For many communities, the emergency department (ED) is the sole provider of mental health and substance abuse care. Unfortunately, most departments are poorly equipped to handle behavioral health emergencies. As a result, many of these patients end up “boarding” for extended periods until an inpatient psychiatric bed becomes available. 

On top of harming patients, boarding is a major cause of ED crowding. In some departments, psychiatric boarders routinely occupy 20% of beds. One promising solution to this dilemma is the EmPath Unit, a short stay-unit separate from the ED. EmPath operates on the premise that most psychiatric ED patients require short-term care, not inpatient psychiatric hospitalization. Incoming EmPath patients receive a timely psychiatric evaluation followed by compassionate, holistic, trauma-informed care in a therapeutic and homelike setting. More than 70% of EmPath patients are stabilized and discharged to a lower level of care within 24 hours.

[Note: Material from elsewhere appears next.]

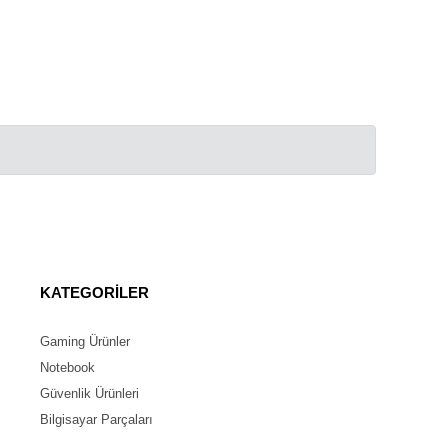
KATEGORİLER
Gaming Ürünler
Notebook
Güvenlik Ürünleri
Bilgisayar Parçaları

Studies show that EmPath units are extremely effective at reducing ED boarding. They’re also quite cost-effective and face fewer regulatory barriers than standalone community programs. 

At Vituity, we’ve seen interest in EmPath units grow steadily in recent years, but the pandemic has accelerated demand. We therefore predict that this model will become the standard for acute behavioral healthcare in the future.

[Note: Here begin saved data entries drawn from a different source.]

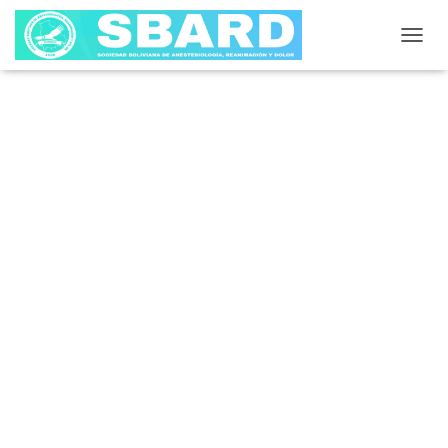
C
A
M
B
I
A
R
M
O
D
O
D
E
N
A
V
E
G
A
C
I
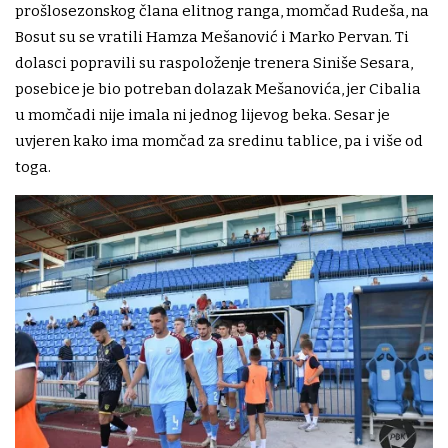
prošlosezonskog člana elitnog ranga, momčad Rudeša, na
Bosut su se vratili Hamza Mešanović i Marko Pervan. Ti
dolasci popravili su raspoloženje trenera Siniše Sesara,
posebice je bio potreban dolazak Mešanovića, jer Cibalia
u momčadi nije imala ni jednog lijevog beka. Sesar je
uvjeren kako ima momčad za sredinu tablice, pa i više od
toga.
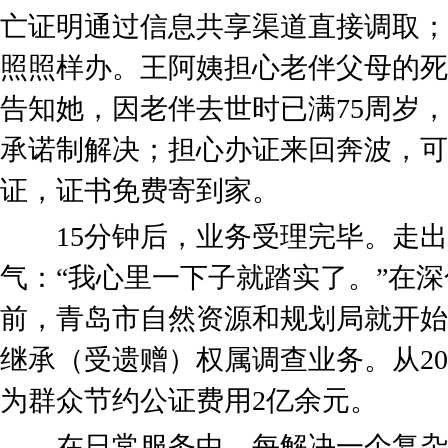
亡证明通过信息共享渠道直接调取；
照照样办。王阿姨担心老伴父母的死
告知她，因老伴去世时已满75周岁
承诺制解决；担心办证来回奔波，可
证，证书免费寄到家。
15分钟后，业务受理完毕。走出
气：“我心里一下子就踏实了。”在深
前，青岛市自然资源和规划局就开始
继承（受遗赠）权属调查业务。从20
为群众节约公证费用2亿余元。
在日常服务中，每解决一个复杂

Leading the Acute Psychiatry Evolution with Vituity

At Vituity, we believe psychiatry is integral to quality medical care. We can’t practice good emergency medicine, hospital medicine, neurology, or any other specialty without meeting patients’ mental health and substance abuse needs. 

We also believe that hospitals are essential providers of behavioral health services, and that they help in ways community-based programs cannot. We therefore actively embrace the current disruption as an opportunity to transform care for this vulnerable population.

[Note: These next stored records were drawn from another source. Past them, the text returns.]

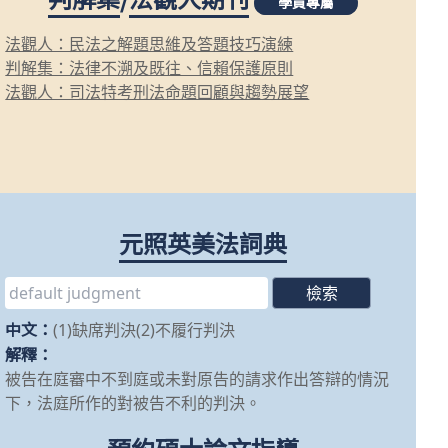
學員專屬
法觀人：民法之解題思維及答題技巧演練
判解集：法律不溯及既往、信賴保護原則
法觀人：司法特考刑法命題回顧與趨勢展望
元照英美法詞典
中文：
(1)缺席判決(2)不履行判決
解釋：
被告在庭審中不到庭或未對原告的請求作出答辯的情況
下，法庭所作的對被告不利的判決。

Vituity's front-line psychiatrists are our greatest champions for change. As shared owners in our practice, we have the freedom and support to create our own futures. Here are just a few of the ways we’re transforming care for the benefit of patients everywhere:

  • Helping hospitals create and staff new EmPath units (demand is growing fast).
  • Partnering with tech companies to bring care to more patients exactly where they are.
  • Rapidly expanding our telehealth capabilities to serve more patients and provider teams as the pandemic unfolds.
  • Working within our multispecialty practices to provide seamless care continuity in an increasingly virtual world.
  • Supporting front-line providers in bringing their care delivery innovations to life. One recent example is an application that largely automates psychiatric admissions from the ED.

With our engaged leadership and robust practice management support, Vituity frees up physicians to do what they do best: caring for patients and transforming the future of care.